たか坊:みんなそう言いますよね(笑)。実際、そういう深読みをされている方たちのコメントを見て、「……」ってなんとも言えない気持ちになりましたから。
アルフィ:でも、本当のことは伝えたほうがいいよね。
たか坊:そういう空気を感じつつ、いろんな偶然が重なって出てきた言葉とメロディだったんだと思います。なので、結果的には必然だったのかな。今お話していて、確かに〈0〉を3回繰り返したのも無意識のうちにこの3人のことを思い浮かべていたのかもしれないですし。
拓まん
──拓まんさんはこの曲をどういうふうに捉えていますか?
拓まん:そもそも曲を作るとき、弾き語りのデモをプロデューサーのWESTGROUNDさんに投げてアレンジしてもらうのか、事務所の作家さんが作ったトラックに対して作詞作曲して提出するのか、今まではこの2パターンしかなくて、アルフィが関わる場所って作詞作曲の部分だけだったんですね。でも、今回は最初で最後の「アルフィが作ったトラック」でレコーディングした曲で。僕もこれまではスタジオミュージシャンの方にギターを弾いてもらうことが多かったんですけど、この曲に関しては自分もしっかり弾いているので、曲に対する思いっていうのはそれぞれがちゃんと込めて作ることができたんじゃないかな。そういう意味では、最後にこういう制作ができてよかったなと思うし、これまでTENSONGは25曲ぐらい発表してきたけど、個人的にはその中で一番好きな曲ですね。
──これまでで一番3人の血が通っている曲になったと。
拓まん:かもしれないです。たか坊もずっと「アルフィが作ったトラックで歌いたい」とか「拓まんが弾いたギターで歌いたい」って言っていたので、それをちゃんと実現できた曲をひとつでも残すことができたのはよかったんじゃないかなと。
──TENSONGとアルフィさんがそれぞれ別の道を進む上でこの曲を世に残すことは、区切りとしても絶対に必要だったんでしょうね。
たか坊:そうですね。しかも、曲調も今までになかったタイプですし、そこでも成長を示せたのかな。ただ、どうせならもっとがっつり歌ってみたかったですね。メロディがずっと落ち着いたトーンで進行するので、自分たちで作ったとはいえ途中で「もっと高いキーに行きたい」と思ってしまって(笑)。そういう意味では、逆に新しい引き出しを見つける楽曲になったのかなと思います。

課題: 上のインタビューに出てくる人物の名前を、グループ名を除いてすべて挙げてください。

提供データ:
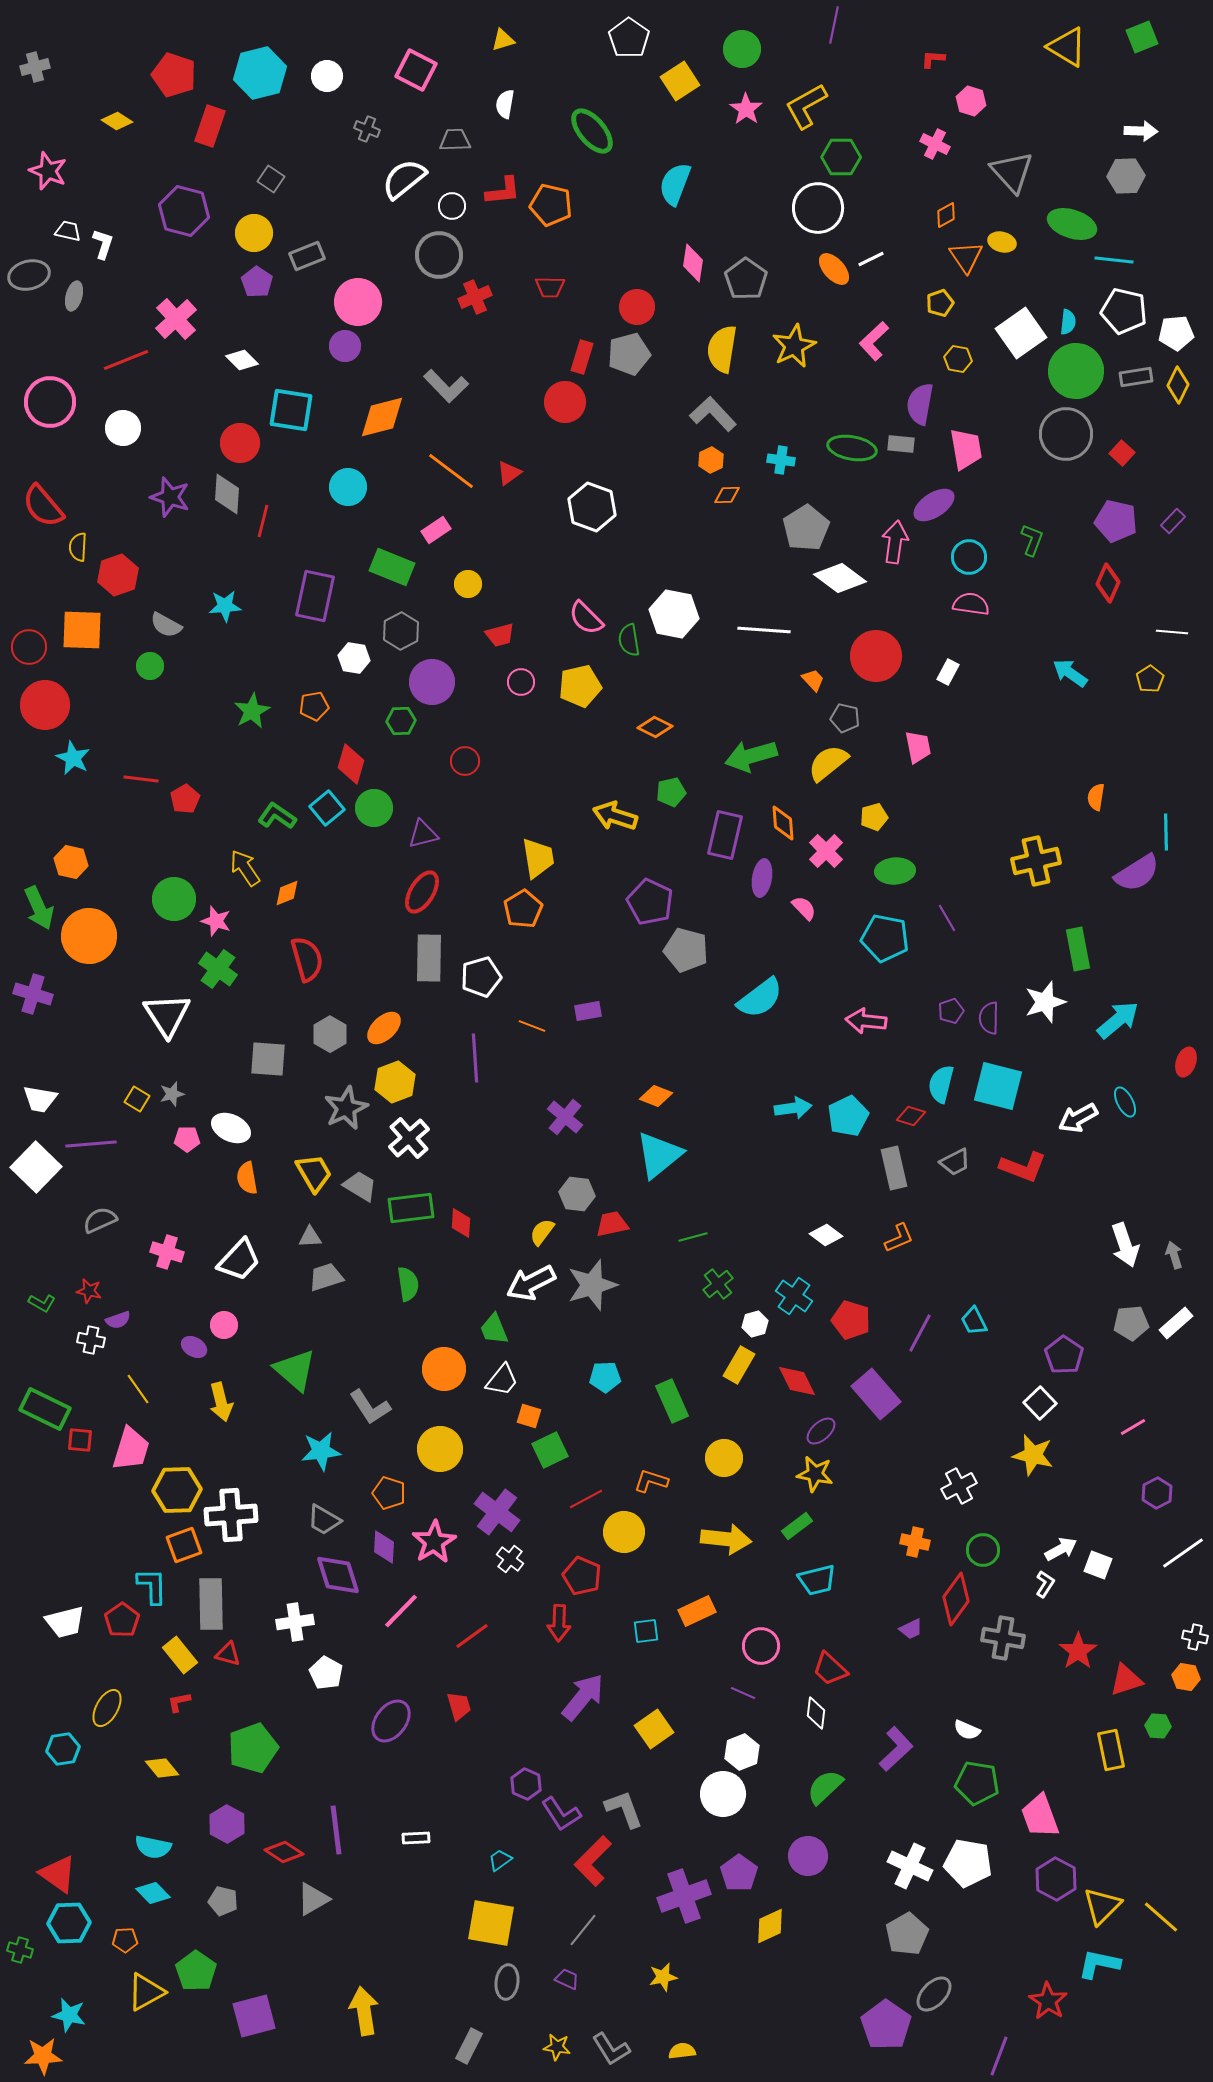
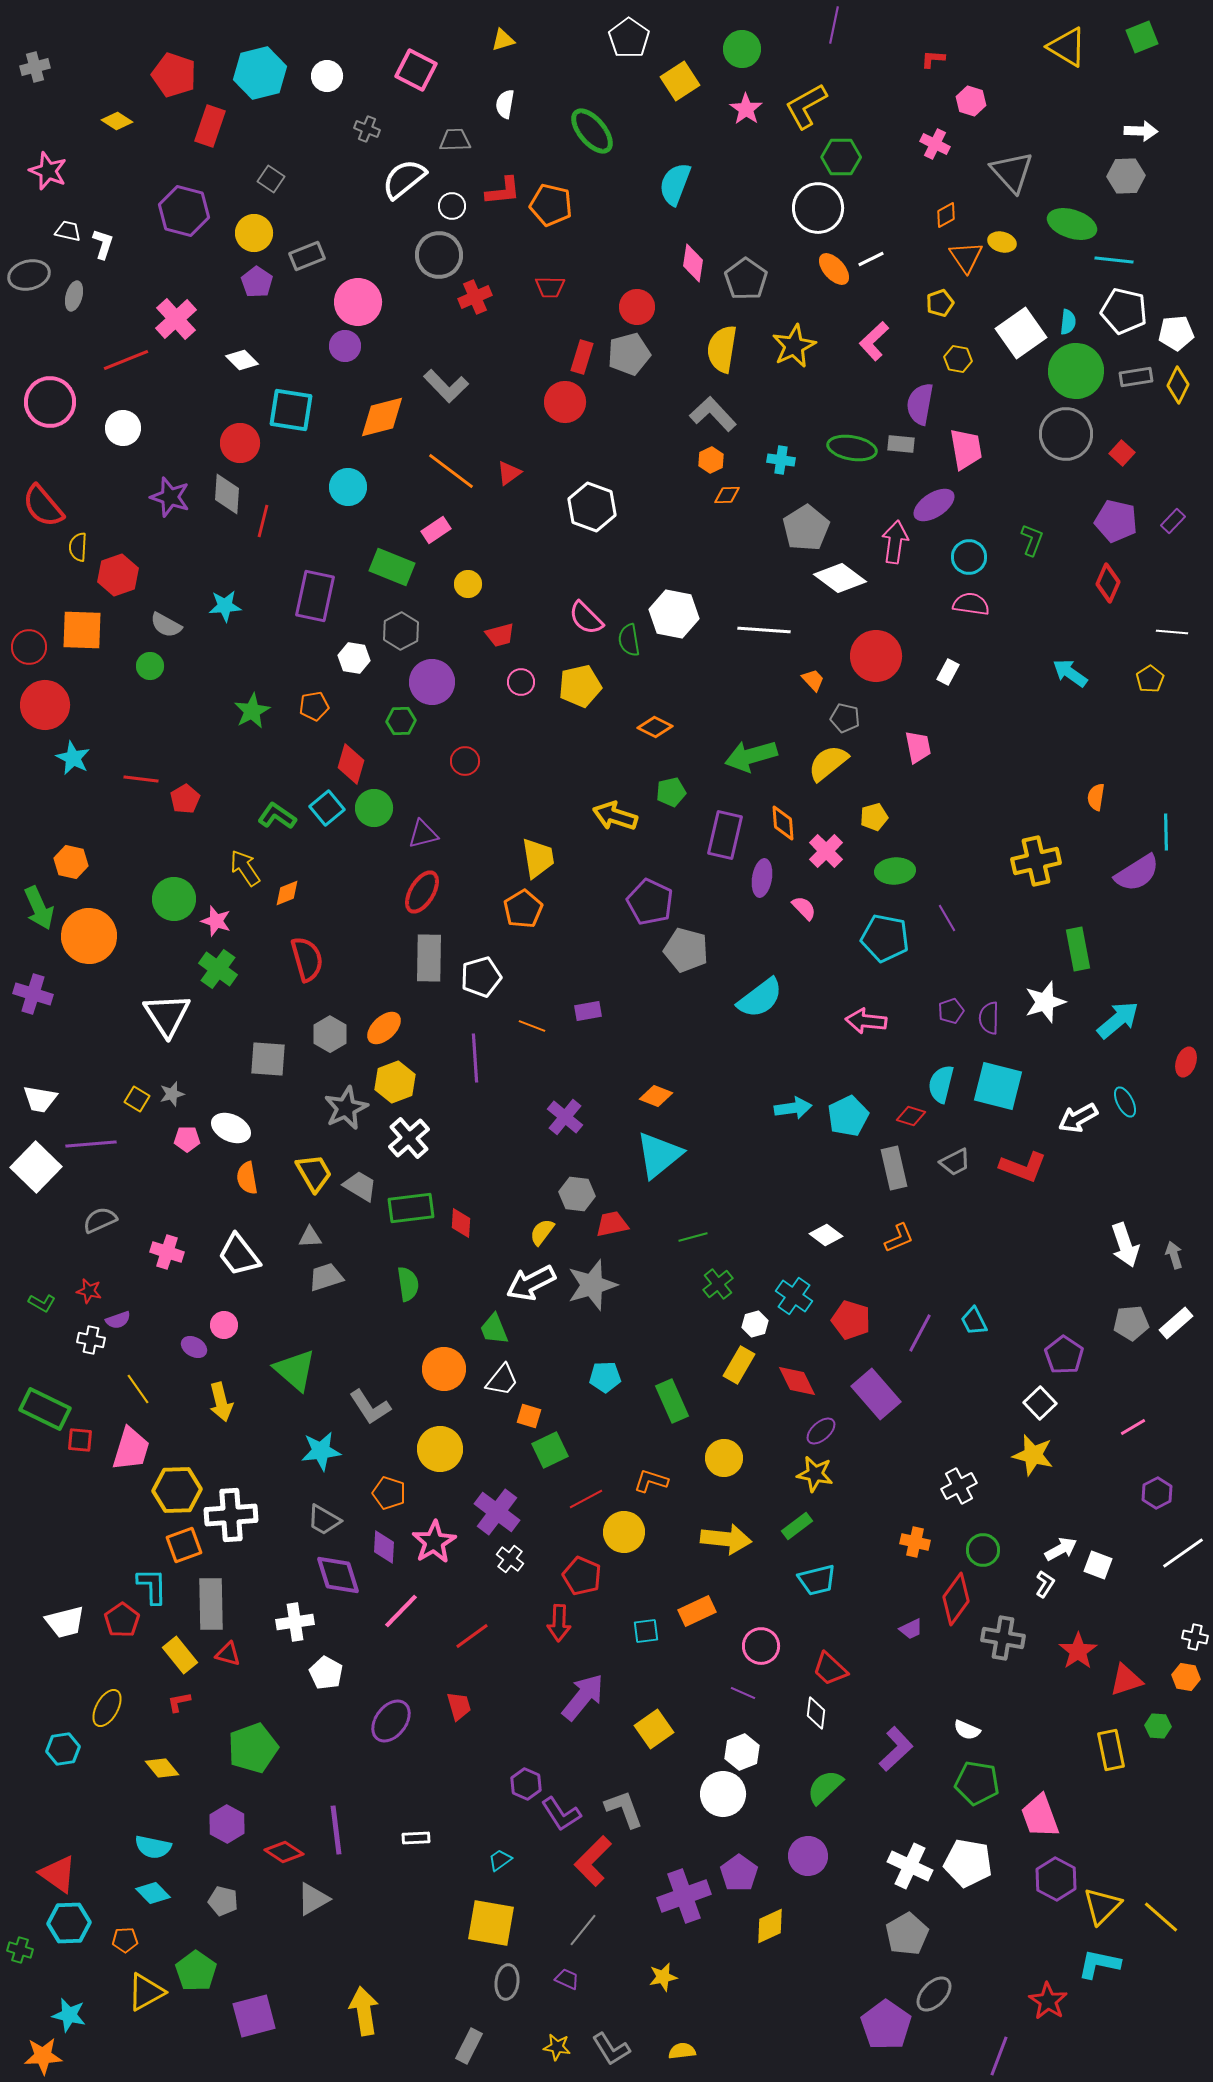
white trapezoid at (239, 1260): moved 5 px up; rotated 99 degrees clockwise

==

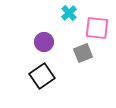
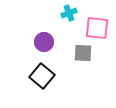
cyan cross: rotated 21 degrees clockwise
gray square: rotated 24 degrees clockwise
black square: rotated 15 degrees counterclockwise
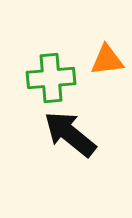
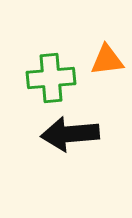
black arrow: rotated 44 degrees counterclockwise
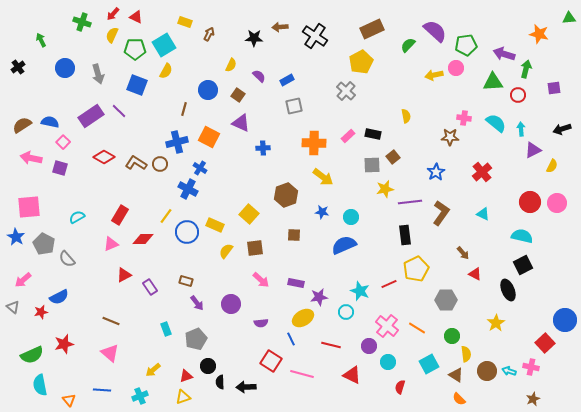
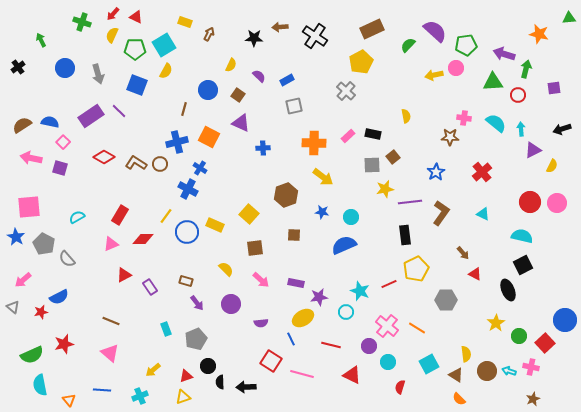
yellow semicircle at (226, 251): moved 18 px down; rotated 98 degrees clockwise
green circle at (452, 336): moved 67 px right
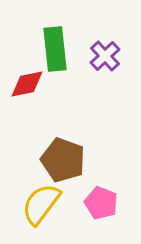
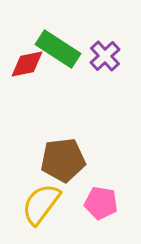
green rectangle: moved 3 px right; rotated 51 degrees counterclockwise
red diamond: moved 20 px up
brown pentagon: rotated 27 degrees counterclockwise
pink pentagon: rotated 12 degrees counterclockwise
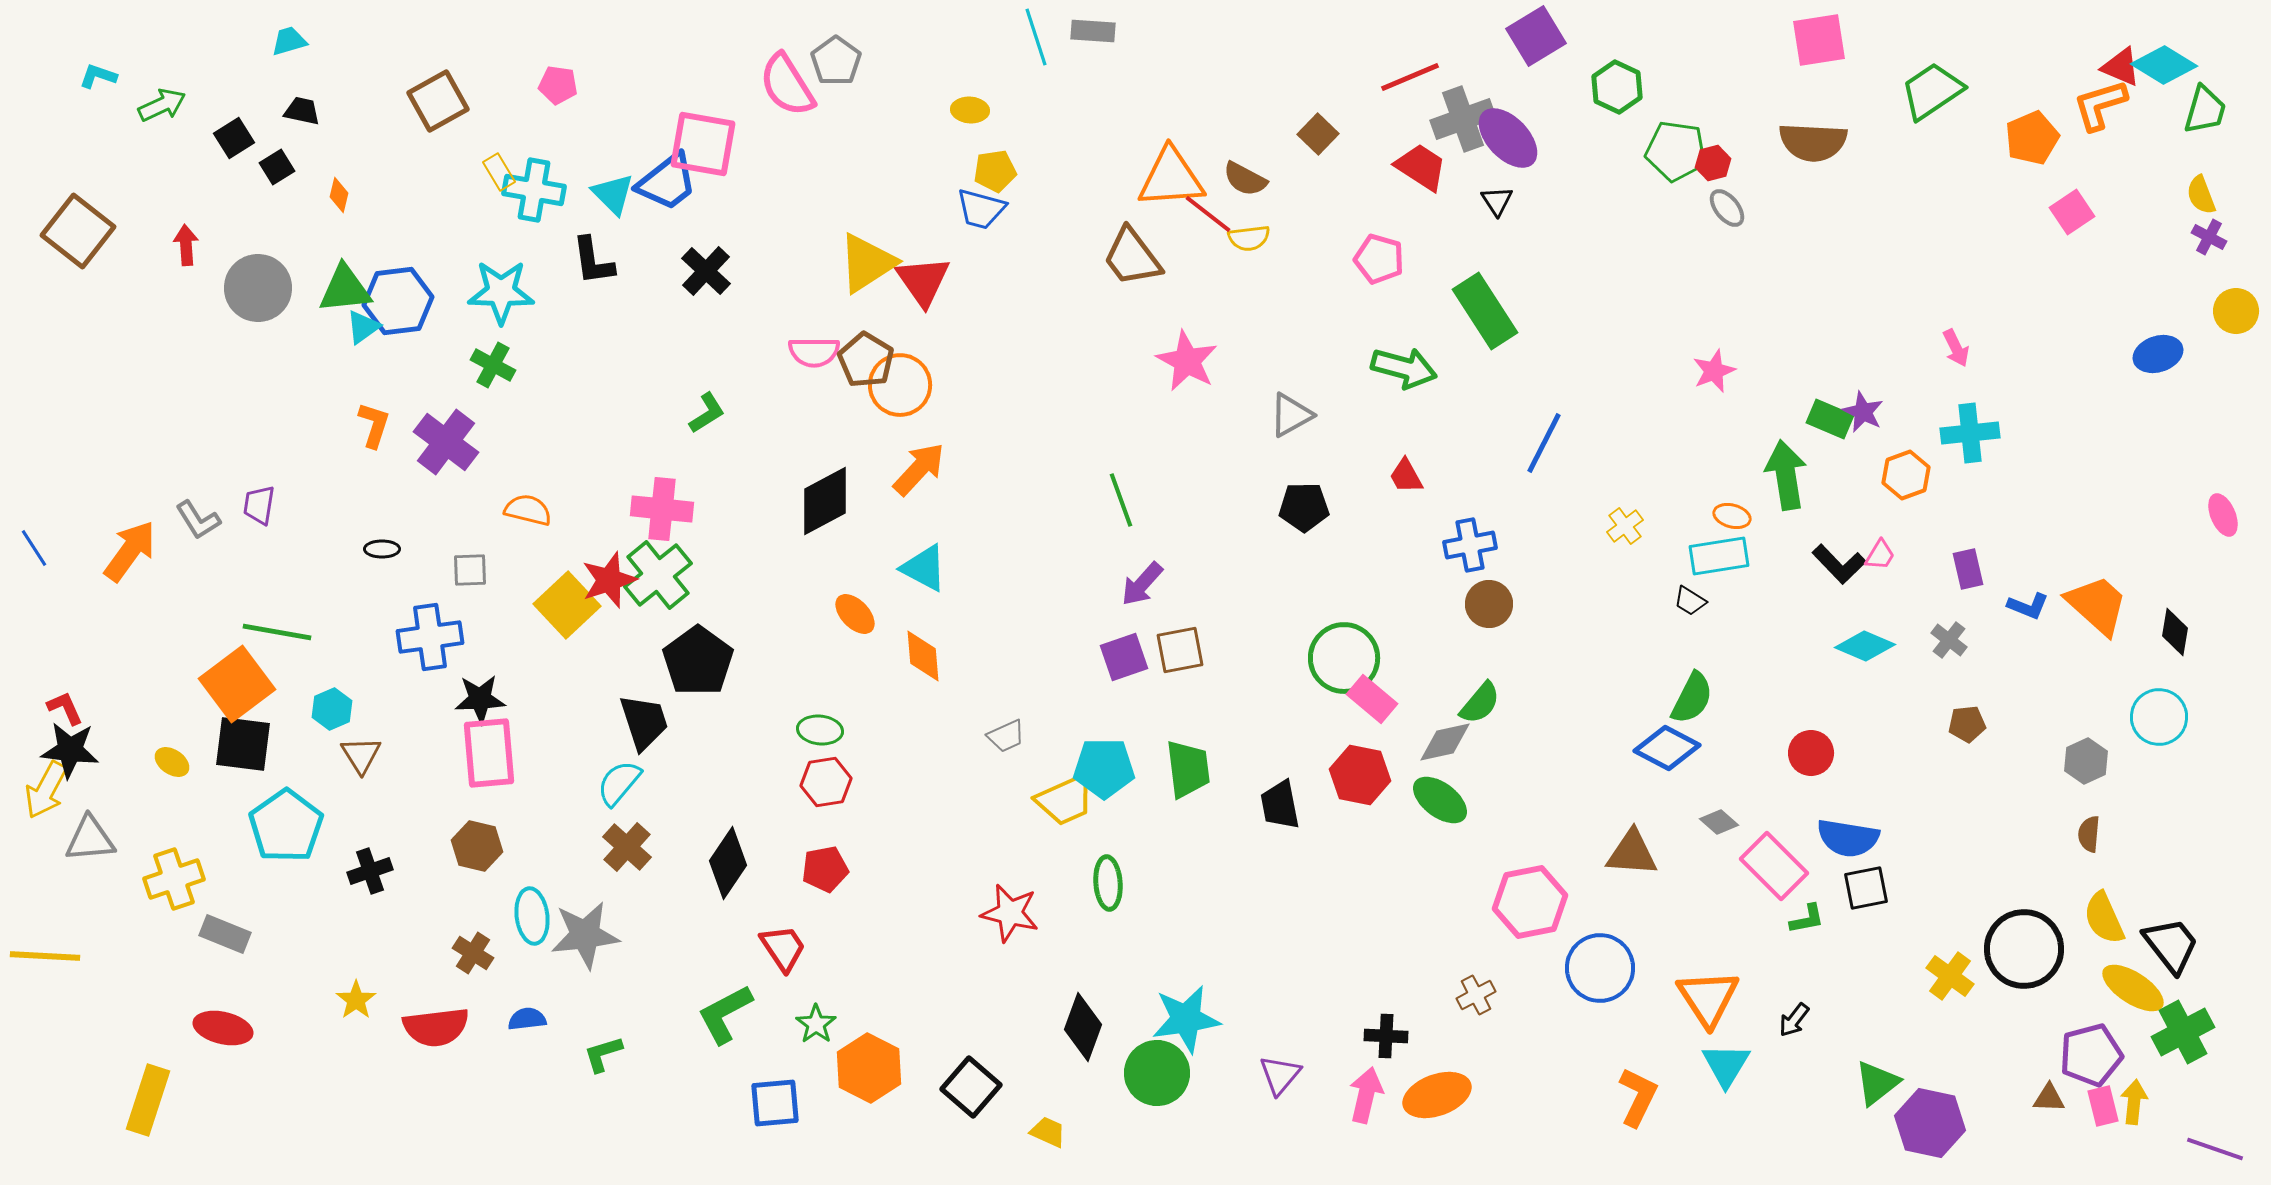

解答: たか坊、アルフィ、拓まん、WESTGROUND